Politics & Poetics seeks articles that engage with questions of interest both to readers specialising in the relevant field and a wider academic audience.
The topic for the inaugural edition is Tragic Poetry. The editors request submissions that approach this subject philosophically. However, authors need not limit themselves purely to tragic poetry, and articles addressing tragedy in the broader context of poetry, the arts, and their relationship with philosophy, will also be considered. Articles are expected to be of professional quality. Excellent submissions from students are encouraged. The best article by an undergraduate or graduate student to be selected for publication will be awarded a prize of 200 GBP. The editors seek around seven articles and five book reviews for the first edition. If you wish to review a book relating to tragic poetry please contact the editors who will be happy either to suggest a suitable book or to consider suggestions from potential authors.

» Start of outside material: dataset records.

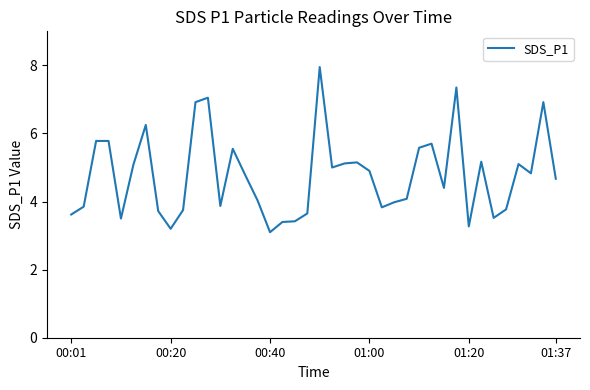

What is the minimum value shown in the chart?

3.1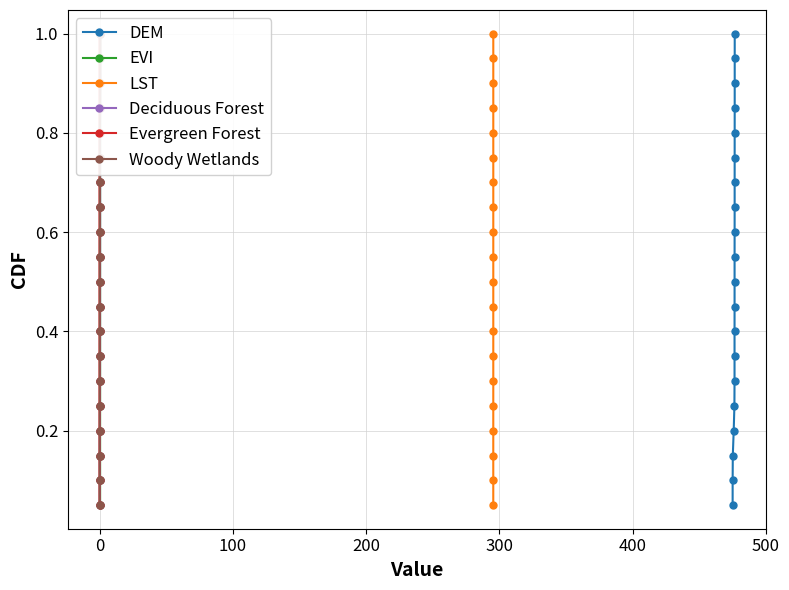

Reading left to right, what are all the values shown in this chart?

DEM: 0.1	0.1	0.1	0.2	0.2	0.3	0.3	0.4	0.5	0.5	0.6	0.6	0.7	0.7	0.8	0.8	0.8	0.9	0.9	1.0
EVI: 0.1	0.1	0.1	0.2	0.2	0.3	0.3	0.4	0.5	0.5	0.6	0.6	0.7	0.7	0.8	0.8	0.8	0.9	0.9	1.0
LST: 0.1	0.1	0.1	0.2	0.2	0.3	0.3	0.4	0.5	0.5	0.6	0.6	0.7	0.7	0.8	0.8	0.8	0.9	0.9	1.0
Deciduous Forest: 0.1	0.1	0.1	0.2	0.2	0.3	0.3	0.4	0.5	0.5	0.6	0.6	0.7	0.7	0.8	0.8	0.8	0.9	0.9	1.0
Evergreen Forest: 0.1	0.1	0.1	0.2	0.2	0.3	0.3	0.4	0.5	0.5	0.6	0.6	0.7	0.7	0.8	0.8	0.8	0.9	0.9	1.0
Woody Wetlands: 0.1	0.1	0.1	0.2	0.2	0.3	0.3	0.4	0.5	0.5	0.6	0.6	0.7	0.7	0.8	0.8	0.8	0.9	0.9	1.0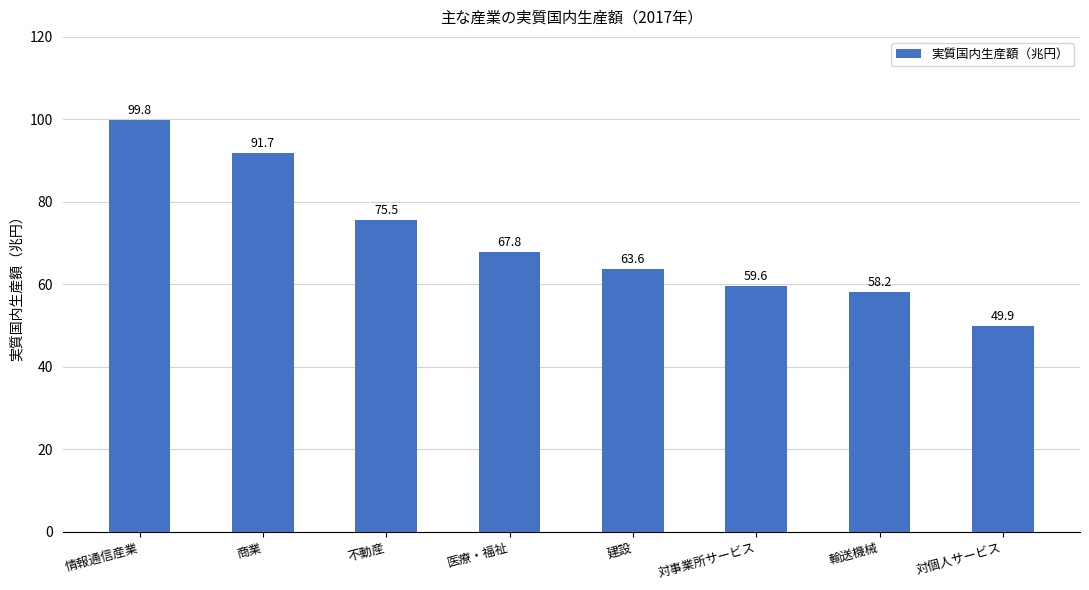

Rank the categories by value from lowest to highest.

対個人サービス, 輸送機械, 対事業所サービス, 建設, 医療・福祉, 不動産, 商業, 情報通信産業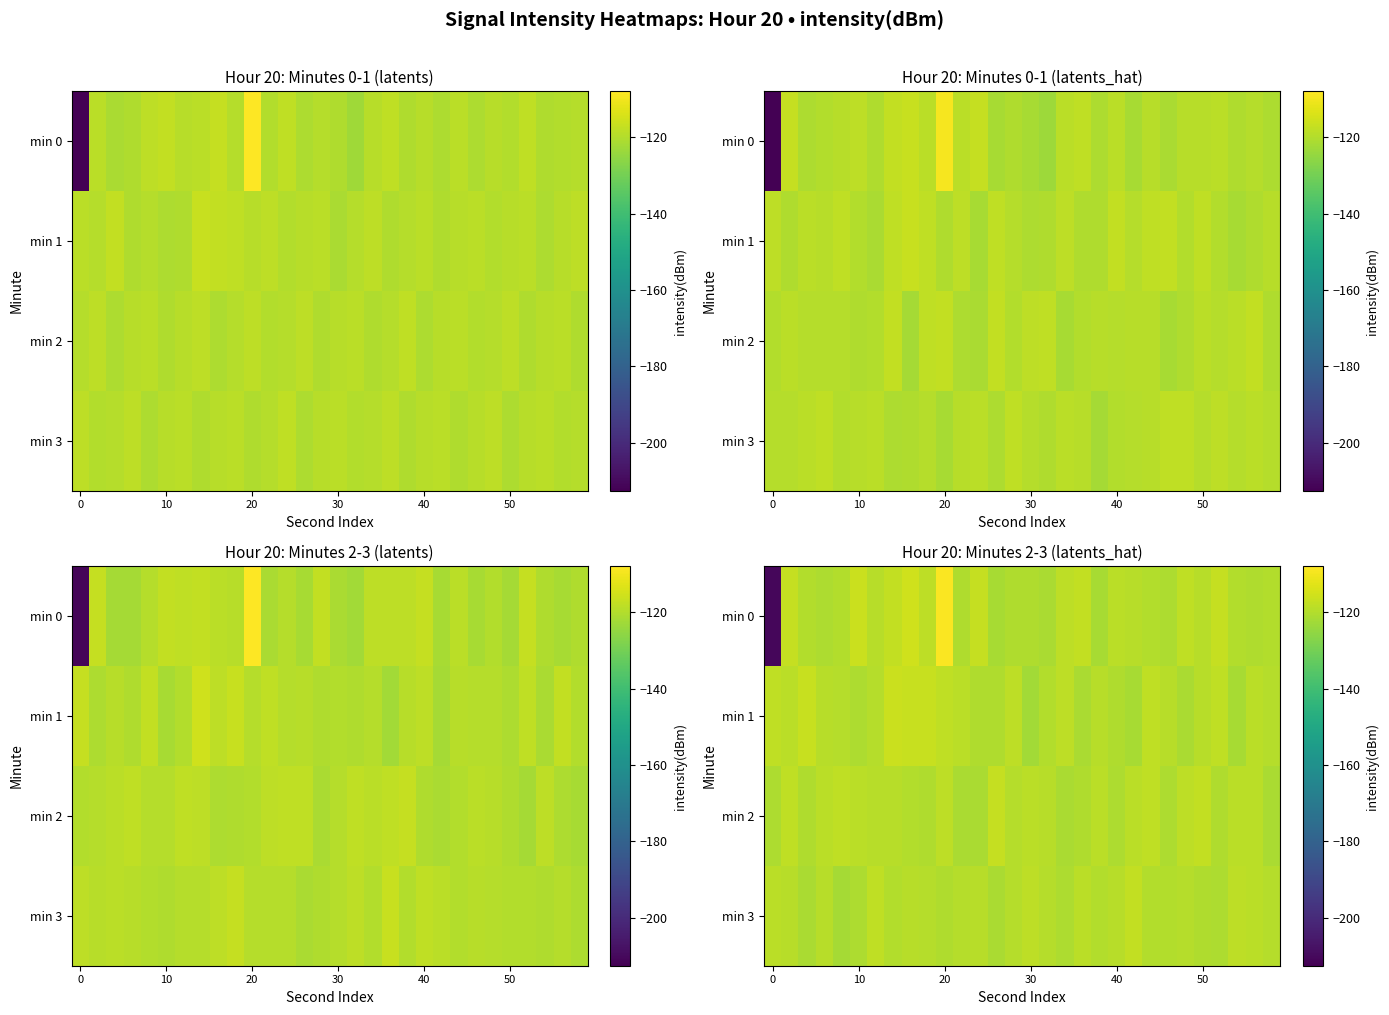

What is the maximum value shown in the chart?

-108.6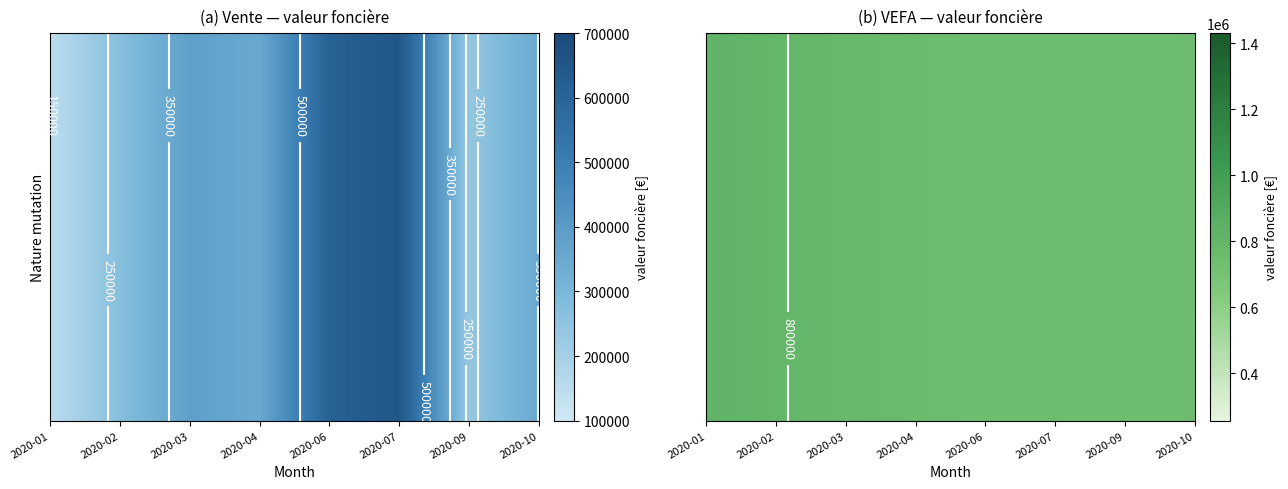

What is the maximum value for Vente?

651400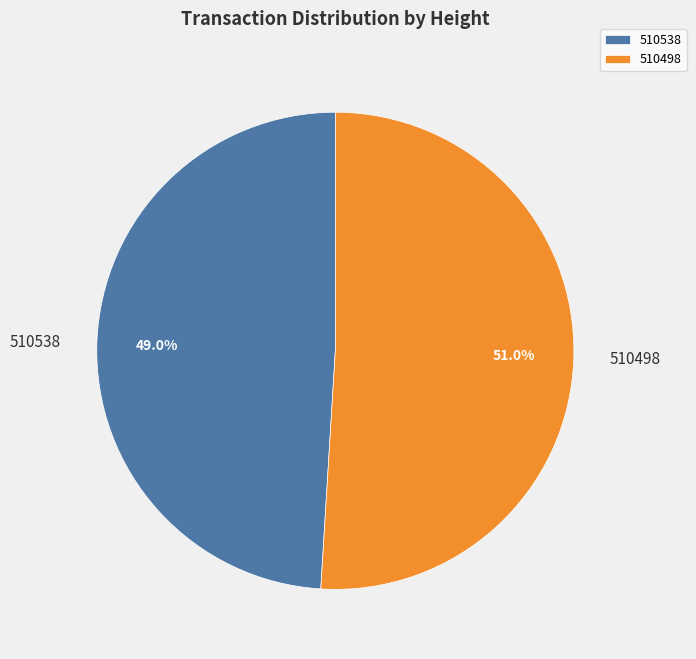

How many segments does this pie chart have?

2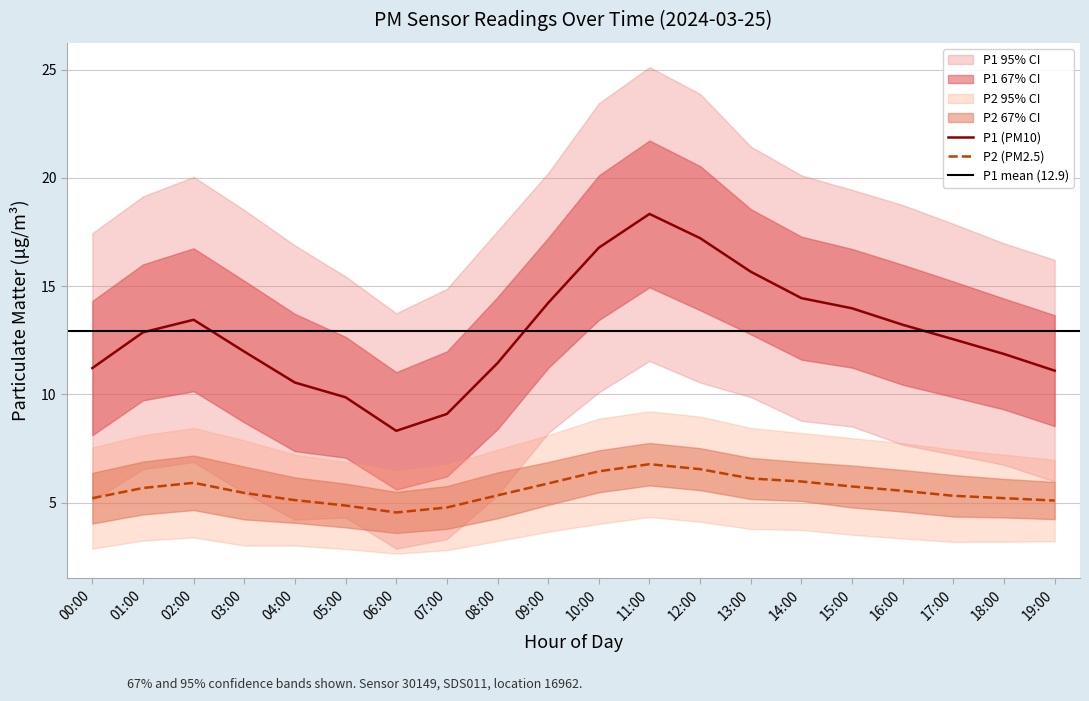

Rank the series at 09:00 from lowest to highest value.

P2, P1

The historical precedent for philosophical engagement with tragic poetry stretches back to Plato and Aristotle. Plato famously bans the poets from his Republic, though he himself began his literary career as a poet-playwright. By contrast, both Aristotle’s Politics and his Poetics give tragic poetry an important role in moral education and the polis. Later philosophers have emphasised the importance of the historical emergence of tragic poetry to our understanding of human nature. In The Birth of Tragedy Nietzsche returns to Athenian tragic drama, identifying in it the unification of the Dionysian and the Apollonian drives. Rene Girard grounds his philosophical anthropology in the role which tragic art plays in stemming mimetic violence. More recently in Shame and Necessity, Bernard Williams expounds and defends the conceptual framework of Ancient Greek ethics as recovered from the Athenian tragedies. Williams claims that present-day ethical thought is closer to that of classical antiquity than is commonly supposed. Likewise Martha Nussbaum in The Fragility of Goodness presents a distinctive picture of morality drawn from works of tragedy.
Subjects which authors may wish to focus on include:
Tragic poetry as a form of art
Tragic poetry and early society
Tragic poetry and postmodernity
The problem of tragic pleasure
Tragic poetry and religion (or theology)
Anthropological views on tragedy
Tragic poetry and the second person perspective
Tragic poetry and the origins of justice (or law)
Aesthetic value of tragic poetry
The distinction between the tragic and the merely horrible
Defining the tragic
Scapegoating, sacrifice, and tragic poetry
Tragic poetry and philosophical anthropology
Tragic poetry, Greek theatre, and the performative aspects of personhood
Tragic poetry and the polis
Information for Authors
Articles should be submitted as an email attachment in rich text format to email@example.com and firstname.lastname@example.org. The submission deadline is April 4, 2014.
Previously published articles and articles under consideration for publication elsewhere will not be considered for publication in Politics & Poetics. All articles are subjected to blind peer-review, and should be formatted for that: the submitted article itself should not indicate the identity of the author; and a separate cover sheet should be provided stating the author’s name and affiliation of the author (if any). The author may include a CV, but this is not required. Submissions should also include an article abstract of about 200 words. Articles should be between 2000 and 8000 words in length including footnotes. Footnotes should be numbered sequentially throughout the article. Font size should be 12, in a serif font. It is not necessary for manuscripts to conform strictly to our style guidelines on initial submission (full style sheet available upon request). However, the author must ensure that articles meet these standards prior to publication. The editors aim to inform authors of the results of their submission within two months of submission.